Data Science Specialization
The Data Science (DS) specialization prepares you with skills to study the computational and quantitative analysis of large datasets to transform data into action. The MSIM program provides pathways to ensure students from all technical backgrounds are able to succeed in this specialization. Students often pair this specialization with Business Intelligence, Program/Product Management & Consulting, or Cybersecurity.
This specialization teaches you to use methods, tools and frameworks for analyzing and harnessing data into actionable insights that drive decision-making.
Availability: Online; Residential, daytime and evening classes
Skills you will develop
- Transform data into action by using computational and quantitative methods, tools and frameworks to analyze and derive insights from large-scale, heterogeneous data to make strategic decisions.
- Learn the theoretical and practical foundations of data science through key concepts, such as exploratory data analysis, statistical inference, supervised and unsupervised machine learning, scaling and distributed computing, and network analysis.
- Use tools/techniques to build large-scale neural models for text and images and understand their impact on privacy and equity.
“My data science skills have blown way past my own expectations, and I’ve become a very capable data practitioner.”
— Jesse Velasquez, ’22
Elective courses in the Data Science specialization
This specialization consists of three courses that will help you master the theoretical and practical foundations of data science and hone your technical skills. Courses in this specialization are sequenced and cannot be taken out of order.
Learn more about the core, elective and Capstone/practicum courses in the UW MSIM curriculum.
- IMT 573: Data Science I Theoretical Foundations (4 credits) Provides an overview of key concepts, focusing on foundational concepts such as exploratory data analysis and statistical inference.

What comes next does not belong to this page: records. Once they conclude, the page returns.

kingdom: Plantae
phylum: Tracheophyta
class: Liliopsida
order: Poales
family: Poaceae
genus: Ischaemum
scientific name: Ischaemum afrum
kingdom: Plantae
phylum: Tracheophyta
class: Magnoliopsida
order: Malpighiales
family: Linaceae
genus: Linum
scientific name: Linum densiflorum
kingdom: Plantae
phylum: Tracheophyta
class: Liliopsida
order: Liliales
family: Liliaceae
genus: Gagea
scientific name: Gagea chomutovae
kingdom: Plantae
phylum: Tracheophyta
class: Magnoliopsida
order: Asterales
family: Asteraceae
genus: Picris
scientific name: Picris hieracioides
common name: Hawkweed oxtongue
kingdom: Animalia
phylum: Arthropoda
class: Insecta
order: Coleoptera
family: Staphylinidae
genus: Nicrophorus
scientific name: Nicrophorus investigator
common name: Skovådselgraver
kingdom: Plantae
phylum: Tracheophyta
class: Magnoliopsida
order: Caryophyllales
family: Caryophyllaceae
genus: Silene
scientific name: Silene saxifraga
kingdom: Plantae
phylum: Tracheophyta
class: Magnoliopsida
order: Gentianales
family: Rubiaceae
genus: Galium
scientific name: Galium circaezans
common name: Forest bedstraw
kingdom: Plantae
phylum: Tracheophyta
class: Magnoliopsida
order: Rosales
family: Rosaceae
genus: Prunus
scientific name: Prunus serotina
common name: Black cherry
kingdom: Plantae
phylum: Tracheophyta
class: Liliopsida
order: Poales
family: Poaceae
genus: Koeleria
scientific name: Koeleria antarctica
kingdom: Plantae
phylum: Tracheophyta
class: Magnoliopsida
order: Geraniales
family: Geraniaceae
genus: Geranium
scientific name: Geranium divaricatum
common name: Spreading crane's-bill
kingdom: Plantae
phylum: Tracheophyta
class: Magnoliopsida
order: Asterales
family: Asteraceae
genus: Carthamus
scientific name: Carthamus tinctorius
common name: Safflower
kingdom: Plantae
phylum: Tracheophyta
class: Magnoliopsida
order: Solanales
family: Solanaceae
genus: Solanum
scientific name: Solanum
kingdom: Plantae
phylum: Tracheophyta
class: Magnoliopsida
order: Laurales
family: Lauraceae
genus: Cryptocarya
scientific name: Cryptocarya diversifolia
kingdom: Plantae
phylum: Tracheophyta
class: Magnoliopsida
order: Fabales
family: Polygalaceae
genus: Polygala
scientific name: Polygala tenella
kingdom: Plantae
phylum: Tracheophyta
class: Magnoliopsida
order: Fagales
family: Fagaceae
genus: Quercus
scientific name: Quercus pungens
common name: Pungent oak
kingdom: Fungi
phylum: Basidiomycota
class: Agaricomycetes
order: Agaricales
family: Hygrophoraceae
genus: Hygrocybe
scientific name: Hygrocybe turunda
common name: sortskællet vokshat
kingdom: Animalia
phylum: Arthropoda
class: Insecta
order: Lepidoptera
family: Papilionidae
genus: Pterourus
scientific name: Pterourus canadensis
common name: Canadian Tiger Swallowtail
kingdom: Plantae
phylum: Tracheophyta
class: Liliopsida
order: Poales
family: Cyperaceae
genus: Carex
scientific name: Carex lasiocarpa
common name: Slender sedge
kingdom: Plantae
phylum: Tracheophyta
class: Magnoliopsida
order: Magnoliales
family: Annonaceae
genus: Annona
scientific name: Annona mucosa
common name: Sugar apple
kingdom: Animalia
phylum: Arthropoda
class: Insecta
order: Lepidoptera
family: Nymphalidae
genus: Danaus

Assignments are data-intensive and require significant programming and statistical analysis.
- IMT 574: Data Science II Machine Learning & Econometrics (4 credits) Provides theoretical and practical introduction to modern techniques for the analysis of large-scale, heterogeneous data. Covers key concepts in inferential statistics, supervised and unsupervised machine learning, and network analysis.
- IMT 575: Data Science III Scaling, Applications and Ethics (4 credits) Challenges and opportunities of data science at massive scale. Covers systems and languages for manipulating data across hundreds of computers, tools and techniques for building large-scale neural models for text and images, and the impact on privacy and equity as these large-scale models proliferate.
Career outcomes
Students who specialize in business intelligence frequently find roles with titles including data analyst, data management specialist, data scientist, machine learning engineer, and technical program manager.